PROBLEM TO WORK ON:
Pull out the lines of the listing word for word, starting at the line that contains "Prestation brute, Coûts" and ending at the final line of the listing. Leave the pictures out of your answer.

DATA UNDER STUDY:
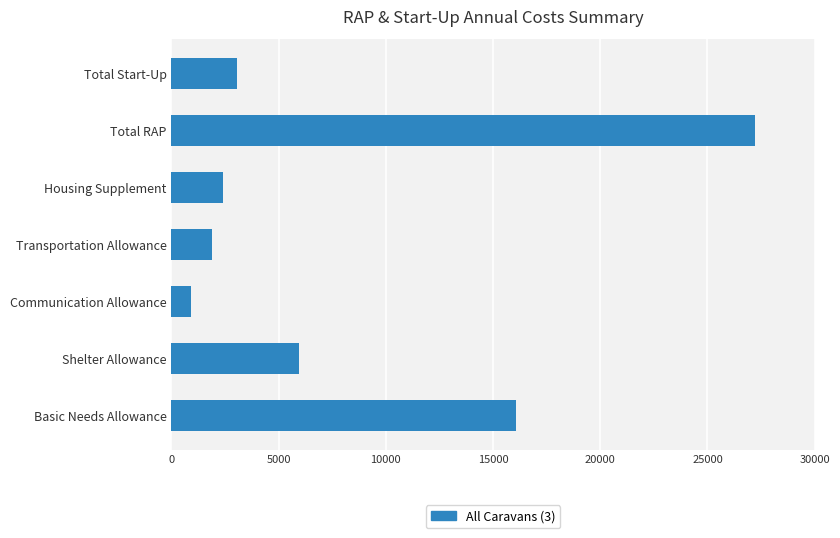

Rank the categories by value from highest to lowest.

Total RAP, Basic Needs Allowance, Shelter Allowance, Total Start-Up, Housing Supplement, Transportation Allowance, Communication Allowance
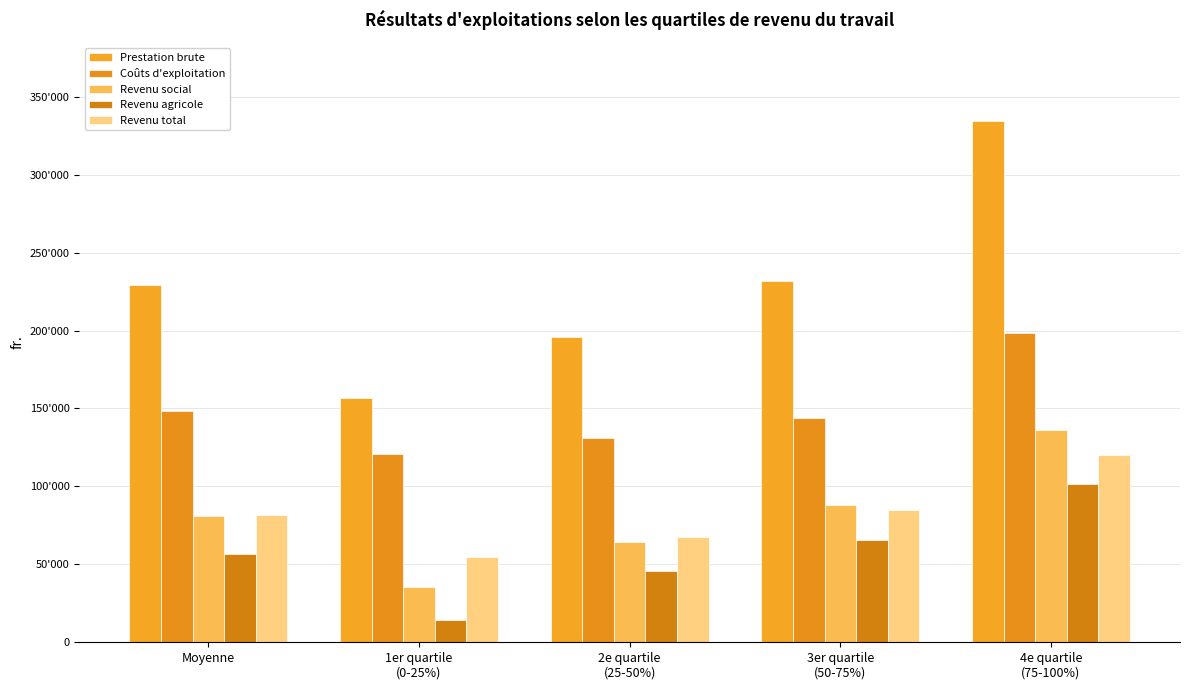

Rank the series by their maximum value, from highest to lowest.

Prestation brute, Coûts d'exploitation, Revenu social, Revenu total, Revenu agricole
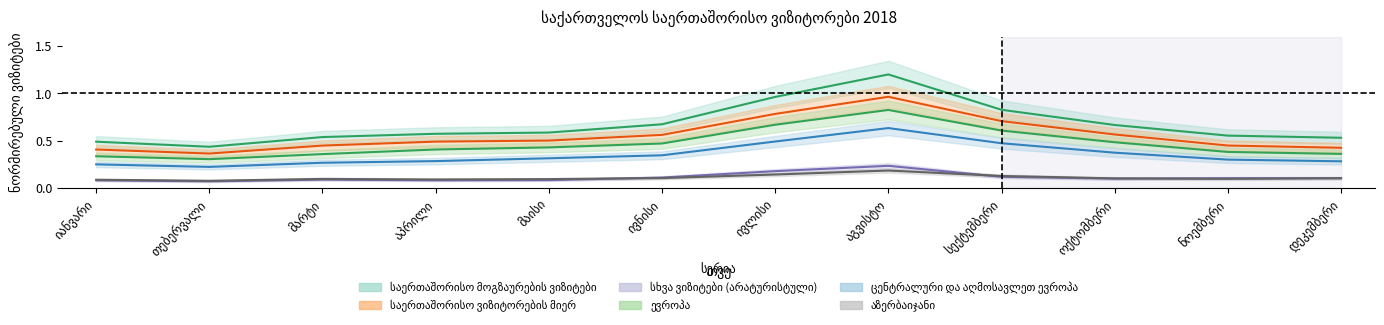

Does the chart have visible grid lines?

No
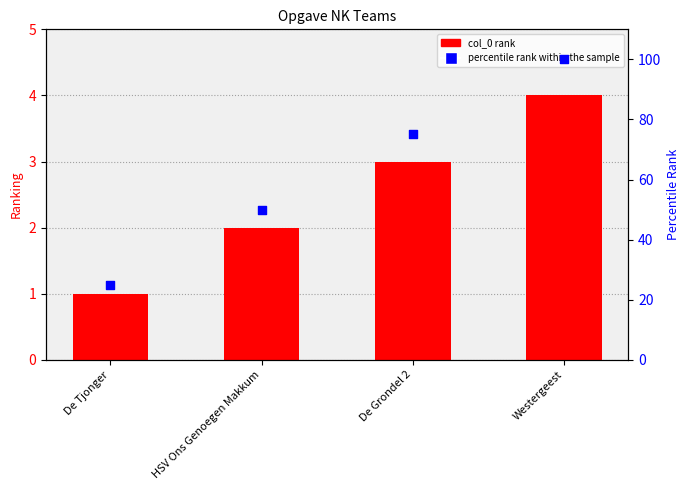

At which category is the sum across all series the highest?

Westergeest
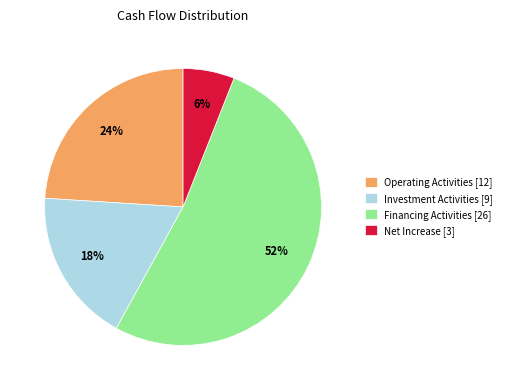

Between Operating Activities [12] and Net Increase [3], which is larger?

Operating Activities [12]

EXPECTED OUTPUT:
Prestation brute, Coûts d'exploitation, Revenu social, Revenu total, Revenu agricole

Does the chart have visible grid lines?

No

At which category is the sum across all series the highest?

Westergeest

Between Operating Activities [12] and Net Increase [3], which is larger?

Operating Activities [12]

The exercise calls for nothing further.